Beaches, Bays and MPAs: Part II

How are we defending our Marine Protected Areas?

mpa_watch_MPA-Watch-002-1024x768.jpgSince the MPAs went into effect, they have enjoyed great support from the community, cities and non-profit organizations along the coast, especially in Orange County. The public has also been widely accepting and respectful of these new protected areas.

MPA Watch Program

When Coastkeeper was involved in creating these marine protected areas there was a lot of specific information available on each site, including the types of fish and other marine life that existed, how much rocky reef there was, and other basic information. However, we didn’t have a lot of data on what people do and where.

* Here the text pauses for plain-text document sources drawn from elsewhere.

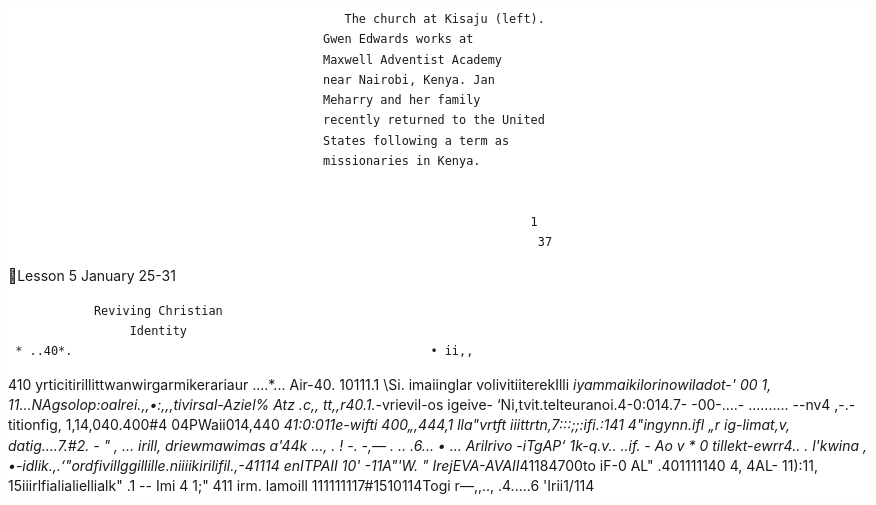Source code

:                                                    The church at Kisaju (left).
                                                Gwen Edwards works at
                                                Maxwell Adventist Academy
                                                near Nairobi, Kenya. Jan
                                                Meharry and her family
                                                recently returned to the United
                                                States following a term as
                                                missionaries in Kenya.


                                                                             1
                                                                              37
Lesson 5                                                                    January 25-31

                Reviving Christian
                     Identity
     * ..40*.                                                  • ii,,
   410
    yrticitirillittwanwirgarmikerariaur
         ....*...                                Air-40. 10111.1 \Si.
              imaiinglar volivitiiterekIlli _iyammaikilorinowiladot-'
                  00 1, 11...NAgsolop:oalrei.,,•:,,,tivirsal-Aziel%
             Atz
           .c,, tt,,r40.1._-vrievil-os
              igeive-                  ‘Ni,tvit.telteuranoi.4-0:014.7-
                      -00-....- ..........     --nv4 ,-.- titionfig,
      1,14,040.400#4
           04PWaii014,440          *41:0:011e-wifti
                             400„,444,1                lla"vrtft
                                                     iiittrtn,7:::;;:ifi.:141
                                                                       4"ingynn.ifl
         „r ig-limat,v, datig....7.#2.     -                   "              , ...  irill,
       driewmawimas     a'44k          ...,   . !
                                                -.
                                                 -,—
                                                   .
                                             .. .6...
                                         • ...        Arilrivo -iTgAP‘ 1k-q.v..   ..if.
                                                                                      - Ao
                    v
         * 0 tillekt-ewrr4..  . l'kwina
                          , •-idlik.,.‘"ordfivillggillille.niiiikirilifil.,-41114
            enITPAII
             10' -11A"'W.         " IrejEVA-AVAII*41184700to iF-0 AL"
                           .401111140
                      4,
                       4AL-  11):11,
                                         15iiirlfialialiellialk" .1
                                    -- Imi                                  4  1;"
                                                                              411
                          irm.           lamoill 111111117#1510114Togi
                                                                    r—,,.., .4.....6
                                                                                 'Irii1/114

The human use data was sorely lacking. We knew generally that people surfed in this one spot or people dive in this other area. However, we didn’t know to what extent these activities were taking place, and how many people were doing them, and where these activities were going on in other places. 

To close this information gap, MPA Watch was started by the Monterey Coastkeeper, followed closely by Orange County Coastkeeper and Heal the Bay. Since that time it has been expanded statewide, so there are now MPA Watch programs up and down the state.  

A technical advisory team of scientists is helping MPA Watch to ensure the data collected is valid and useful.  MPA Watch worked with this team to develop monitoring protocols and a data sheet to standardize the way data is collected at all of the Marine Protected Areas throughout the state. Training manuals have been developed so that all MPA Watch personnel and volunteers everywhere are collecting and recording data in the same way. MPA watch surveys are done by citizen volunteers who have gone through a training course to ensure the accurate collection of human use data.  After training, volunteers conduct MPA Watch surveys at their own convenience on any day of the week. This unscheduled survey regime results in a set of random surveys that covers all times of day and all days of the week, ensuring that we capture the variety of human uses that occur in MPAs.

The information is entered into a statewide database, from which Coastkeeper pulls the Orange County information and analyzes it to produce quarterly and annual reports. Currently the database application can’t self-generate reports, but that is an immediate goal for the mpawatch.org site. Members will soon be able to click on a map of a given MPA anywhere along the coast and get a summary report on activities and measurements that have taken place recently in that area.

One of the major reasons for ensuring the validity of the data and building functionality into the web site is to encourage and allow the California Department of Fish and Wildlife to use the human use data collected by MPA Watch for their management and enforcement activities for MPAs.  The web site and associated database will also allow the public and other entities to access information on human use in the MPAs.